A Durable Power of Attorney is a legal document that establishes your selection of an “agent” to act for you regarding your financial decisions and/or personal care decisions. He/She will be granted broad powers to transact your daily business on your behalf if you are unable to do so for any reason, or because of incapacity. The power of attorney is called “durable” because it stays intact during your incapacity and until your death. The power may be granted upon a determination of your incapacity (“springing”) or it may be immediately effective, which is often the case with married couples having each other act as power of attorney. The choice of an agent is very important. That person will have the powers that normally only you have over your financial affairs and personal care choices. It is important that you trust this person completely to carry out your business as you direct in your best interests. If you have no such person, you may want to designate a private fiduciary. This person is licensed by the state to act as a fiduciary.

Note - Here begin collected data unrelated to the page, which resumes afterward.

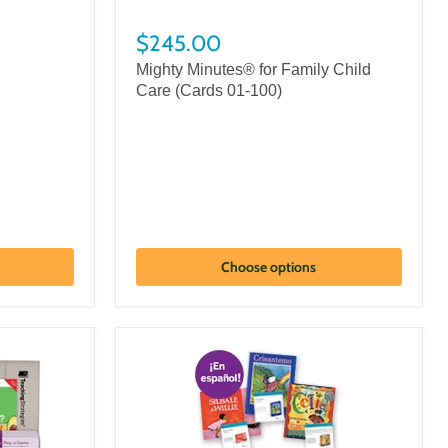
$245.00
Mighty Minutes® for Family Child
Care (Cards 01-100)
Choose options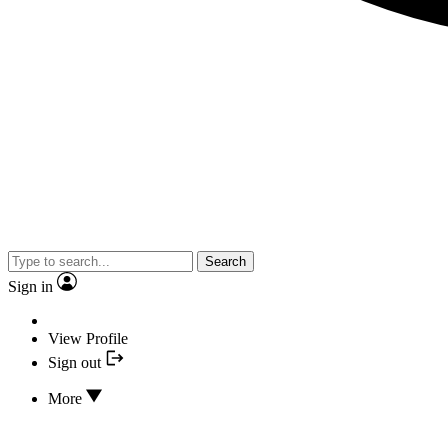
Search
Sign in
View Profile
Sign out
More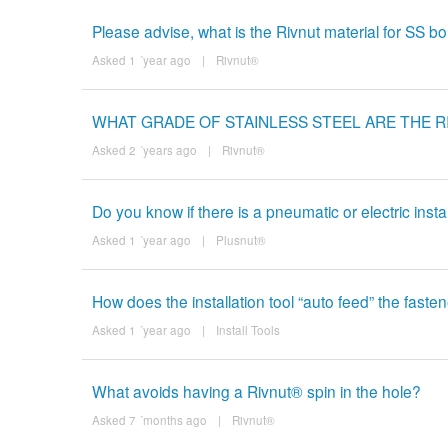
Please advise, what is the Rivnut material for SS bolt
Asked 1 ´year ago
|
Rivnut®
WHAT GRADE OF STAINLESS STEEL ARE THE 
Asked 2 ´years ago
|
Rivnut®
Do you know if there is a pneumatic or electric instal
Asked 1 ´year ago
|
Plusnut®
How does the installation tool “auto feed” the faste
Asked 1 ´year ago
|
Install Tools
What avoids having a Rivnut® spin in the hole?
Asked 7 ´months ago
|
Rivnut®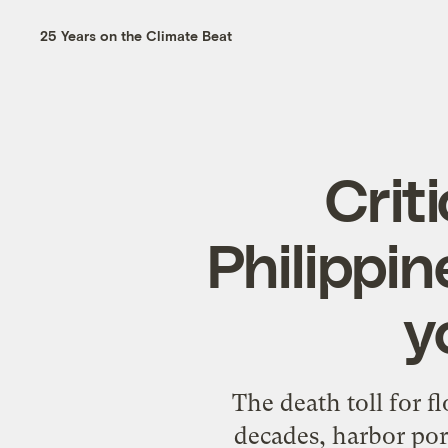
25 Years on the Climate Beat
Criti
Philippin
y
The death toll for fl
decades, harbor porp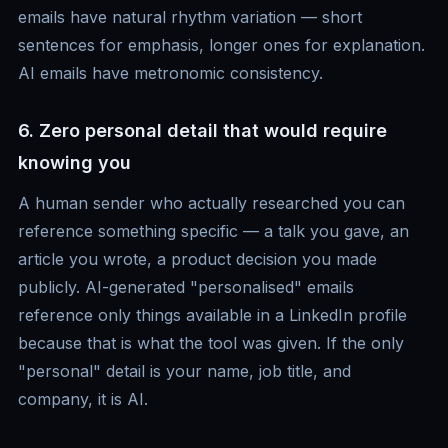
emails have natural rhythm variation — short
sentences for emphasis, longer ones for explanation.
AI emails have metronomic consistency.
6. Zero personal detail that would require
knowing you
A human sender who actually researched you can
reference something specific — a talk you gave, an
article you wrote, a product decision you made
publicly. AI-generated "personalised" emails
reference only things available in a LinkedIn profile
because that is what the tool was given. If the only
"personal" detail is your name, job title, and
company, it is AI.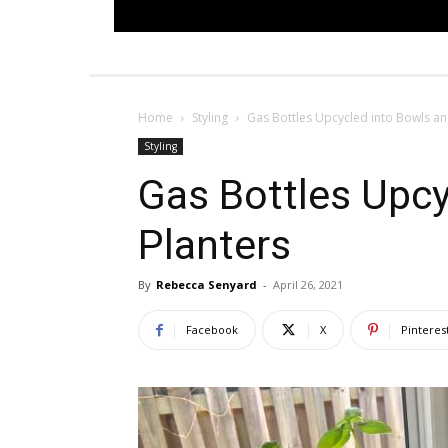
Home
Styling
Gas Bottles Upcycled into Bowls an
Styling
Gas Bottles Upcy
Planters
By
Rebecca Senyard
-
April 26, 2021
Facebook
X
Pinteres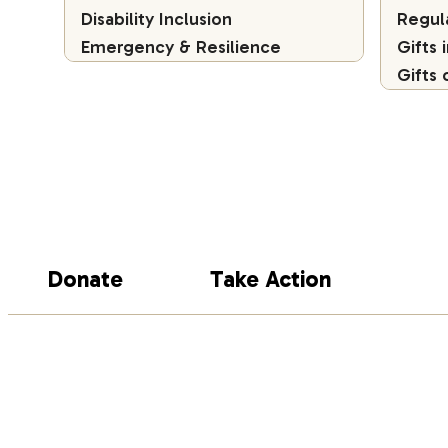
Disability Inclusion
Regul
Emergency & Resilience
Gifts 
Gifts 
Donate
Take Action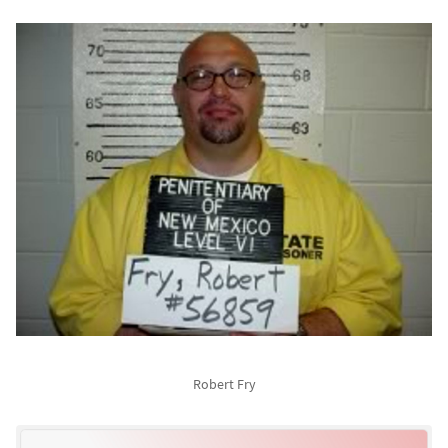
Robert Fry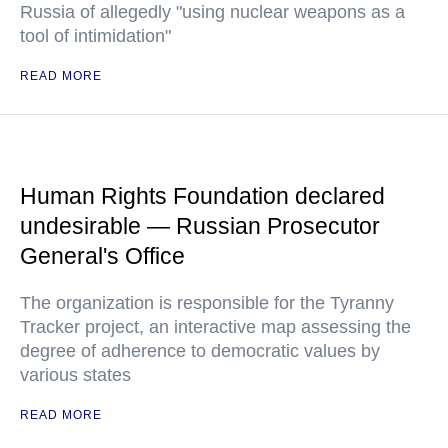
Russia of allegedly "using nuclear weapons as a
tool of intimidation"
READ MORE
Human Rights Foundation declared
undesirable — Russian Prosecutor
General's Office
The organization is responsible for the Tyranny
Tracker project, an interactive map assessing the
degree of adherence to democratic values by
various states
READ MORE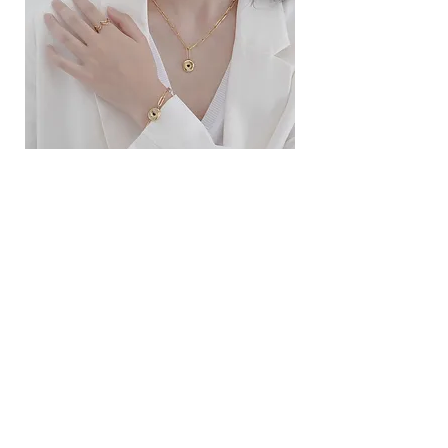
ខ្សែកសាមញ្ញបែបបារាំង
ខ្សែកបណ្តោងគ្រុំ
Price
Price
$10.00
$9.00
SERVICE
Contact Us
Delivery and Exchange
LEGAL
Terms of Use
Privacy Policy
Cookie Policy
SOCIAL MEDIA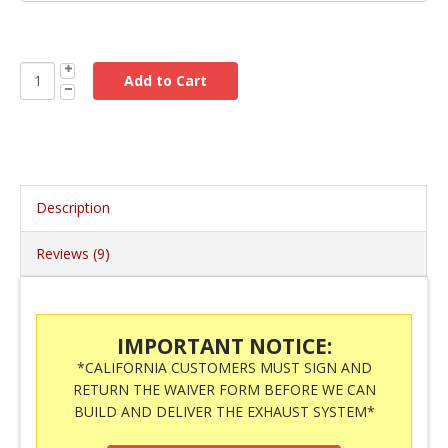
Description
Reviews (9)
IMPORTANT NOTICE:
*CALIFORNIA CUSTOMERS MUST SIGN AND
RETURN THE WAIVER FORM BEFORE WE CAN
BUILD AND DELIVER THE EXHAUST SYSTEM*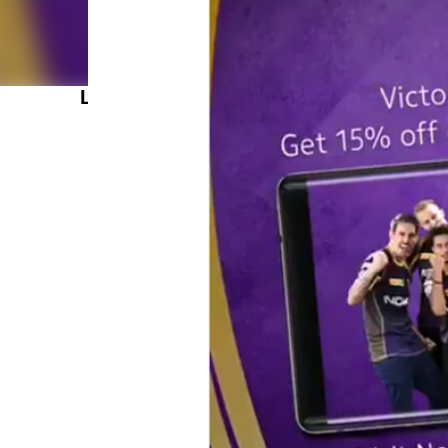
LATEST POSTS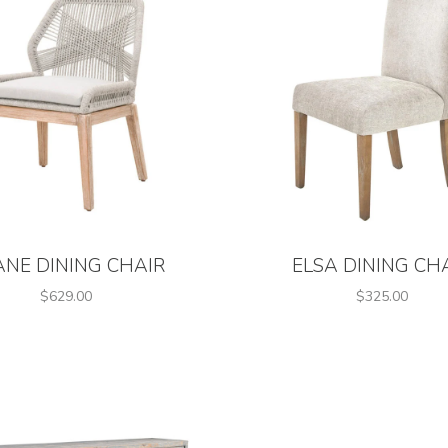
ANE DINING CHAIR
ELSA DINING CH
$629.00
$325.00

What is a health care directive and how do I select my “agent”?
A health care directive authorizes a person to act as your agent for your healthcare decisions. It includes a healthcare power of attorney, which is your designation of an agent to make health care decisions for you in the event you are unable to do so. The health care agency becomes effective immediately so that if you are in a sudden accident and unable to respond, the person can make health care decisions for you. A companion document to each health care directive is a Health Information Privacy Protection Act (HIPPA) release which authorizes your health care agent to get medical information from your doctors. Your agent will have the power to speak for you only if you are incapacitated or otherwise unable to speak for yourself. You should trust your health care agent to act as you would direct if you could speak for yourself.
What’s the difference between a trustee and an executor?
A trustee is the person you designate to have control over all assets in your trust. When you establish a revocable living trust, that person is often initially you (or you and your spouse for married couples). You will designate “successor trustees” in your trust. They will have defined authority over your trust assets in the event of your incapacity or death.
An executor is the person you designate to administer all assets outside your trust. If you have a trust, your will is used to “pour-over” any remaining assets to your trust, so the executor is often in charge of marshalling any assets outside the trust and putting them into the trust, at which point the trustee takes over. In the event you have a will only, you give an executor the authority to handle the administration of your estate. This usually involves filing for probate of your will and obtaining authority from the court to distribute your estate assets as you designated in the will.
Should a person have more than one revocable trust? (separate property)
For couples where one or both parties have significant separate property, we will discuss whether it is beneficial to have a separate property trust. A separate property trust is desirable if the distributions are different for the separate property than for the couple’s community property. The separate trust helps to avoid commingling of separate and community property.